• [Task statement] Once the line with "neck: (222, 312)" is found, repeat exactly that line and every one after it until the data below ends, including the last line.

»»

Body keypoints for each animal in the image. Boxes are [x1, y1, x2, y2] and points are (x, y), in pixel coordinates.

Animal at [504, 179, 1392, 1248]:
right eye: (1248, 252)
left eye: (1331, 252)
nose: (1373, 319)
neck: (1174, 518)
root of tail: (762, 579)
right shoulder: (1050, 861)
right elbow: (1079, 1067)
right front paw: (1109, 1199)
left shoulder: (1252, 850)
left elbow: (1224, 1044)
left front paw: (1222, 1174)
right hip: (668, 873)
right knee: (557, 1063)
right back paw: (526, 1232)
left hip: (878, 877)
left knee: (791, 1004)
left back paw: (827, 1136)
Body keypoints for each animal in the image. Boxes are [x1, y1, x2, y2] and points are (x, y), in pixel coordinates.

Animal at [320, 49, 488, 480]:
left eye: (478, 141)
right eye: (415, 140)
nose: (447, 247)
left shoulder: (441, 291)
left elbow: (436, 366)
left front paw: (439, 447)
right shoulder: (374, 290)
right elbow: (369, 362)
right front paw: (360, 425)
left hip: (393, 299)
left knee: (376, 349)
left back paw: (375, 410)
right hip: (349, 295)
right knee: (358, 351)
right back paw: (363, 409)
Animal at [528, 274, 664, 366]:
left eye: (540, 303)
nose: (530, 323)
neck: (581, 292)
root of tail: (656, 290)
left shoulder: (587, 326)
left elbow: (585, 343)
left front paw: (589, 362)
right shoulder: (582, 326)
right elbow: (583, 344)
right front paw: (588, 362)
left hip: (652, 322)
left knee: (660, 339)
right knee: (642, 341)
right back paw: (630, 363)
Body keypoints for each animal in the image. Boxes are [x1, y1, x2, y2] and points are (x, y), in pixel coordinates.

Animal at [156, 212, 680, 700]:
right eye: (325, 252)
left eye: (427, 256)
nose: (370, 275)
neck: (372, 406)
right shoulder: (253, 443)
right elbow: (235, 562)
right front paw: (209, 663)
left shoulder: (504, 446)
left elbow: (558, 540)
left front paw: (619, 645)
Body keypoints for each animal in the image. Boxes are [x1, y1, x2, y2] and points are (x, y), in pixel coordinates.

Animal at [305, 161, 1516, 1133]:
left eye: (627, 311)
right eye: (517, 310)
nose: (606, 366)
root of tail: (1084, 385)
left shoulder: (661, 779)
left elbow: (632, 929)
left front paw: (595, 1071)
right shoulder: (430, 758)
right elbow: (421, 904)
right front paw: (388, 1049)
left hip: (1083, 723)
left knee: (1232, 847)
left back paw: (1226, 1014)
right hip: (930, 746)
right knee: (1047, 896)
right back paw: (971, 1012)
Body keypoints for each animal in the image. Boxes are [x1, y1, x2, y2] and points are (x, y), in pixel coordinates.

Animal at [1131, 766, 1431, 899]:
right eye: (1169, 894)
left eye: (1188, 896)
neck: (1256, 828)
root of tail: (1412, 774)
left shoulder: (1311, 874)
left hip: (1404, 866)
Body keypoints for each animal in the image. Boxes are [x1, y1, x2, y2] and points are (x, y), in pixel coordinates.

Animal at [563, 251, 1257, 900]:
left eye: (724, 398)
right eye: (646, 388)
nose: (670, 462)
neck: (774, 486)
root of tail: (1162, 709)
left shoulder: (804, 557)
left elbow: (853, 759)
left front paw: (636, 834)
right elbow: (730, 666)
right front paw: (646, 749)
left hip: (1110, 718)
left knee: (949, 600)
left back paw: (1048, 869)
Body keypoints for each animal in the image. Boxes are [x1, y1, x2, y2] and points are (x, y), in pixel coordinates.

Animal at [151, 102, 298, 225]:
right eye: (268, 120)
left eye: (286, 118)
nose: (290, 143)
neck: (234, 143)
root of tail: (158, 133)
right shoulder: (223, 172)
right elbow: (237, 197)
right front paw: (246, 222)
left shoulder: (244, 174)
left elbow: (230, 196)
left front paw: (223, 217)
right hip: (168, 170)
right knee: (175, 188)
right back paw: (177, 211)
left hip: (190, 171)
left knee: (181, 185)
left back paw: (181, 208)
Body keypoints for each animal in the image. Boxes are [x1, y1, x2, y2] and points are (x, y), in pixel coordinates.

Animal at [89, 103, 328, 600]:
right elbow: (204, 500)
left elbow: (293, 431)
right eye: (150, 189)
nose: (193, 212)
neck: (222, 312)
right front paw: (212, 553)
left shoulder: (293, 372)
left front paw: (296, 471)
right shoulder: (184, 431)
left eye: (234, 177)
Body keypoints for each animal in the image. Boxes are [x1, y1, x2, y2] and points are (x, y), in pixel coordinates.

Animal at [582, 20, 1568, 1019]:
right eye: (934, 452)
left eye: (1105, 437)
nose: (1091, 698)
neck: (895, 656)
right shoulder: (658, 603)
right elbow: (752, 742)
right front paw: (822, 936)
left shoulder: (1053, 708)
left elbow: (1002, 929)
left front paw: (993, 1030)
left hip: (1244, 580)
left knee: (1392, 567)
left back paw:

««

• [Your solution]
neck: (222, 312)
right front paw: (212, 553)
left shoulder: (293, 372)
left front paw: (296, 471)
right shoulder: (184, 431)
left eye: (234, 177)
Body keypoints for each animal in the image. Boxes are [x1, y1, x2, y2] and points are (x, y), in pixel coordinates.

Animal at [582, 20, 1568, 1019]:
right eye: (934, 452)
left eye: (1105, 437)
nose: (1091, 698)
neck: (895, 656)
right shoulder: (658, 603)
right elbow: (752, 742)
right front paw: (822, 936)
left shoulder: (1053, 708)
left elbow: (1002, 929)
left front paw: (993, 1030)
left hip: (1244, 580)
left knee: (1392, 567)
left back paw:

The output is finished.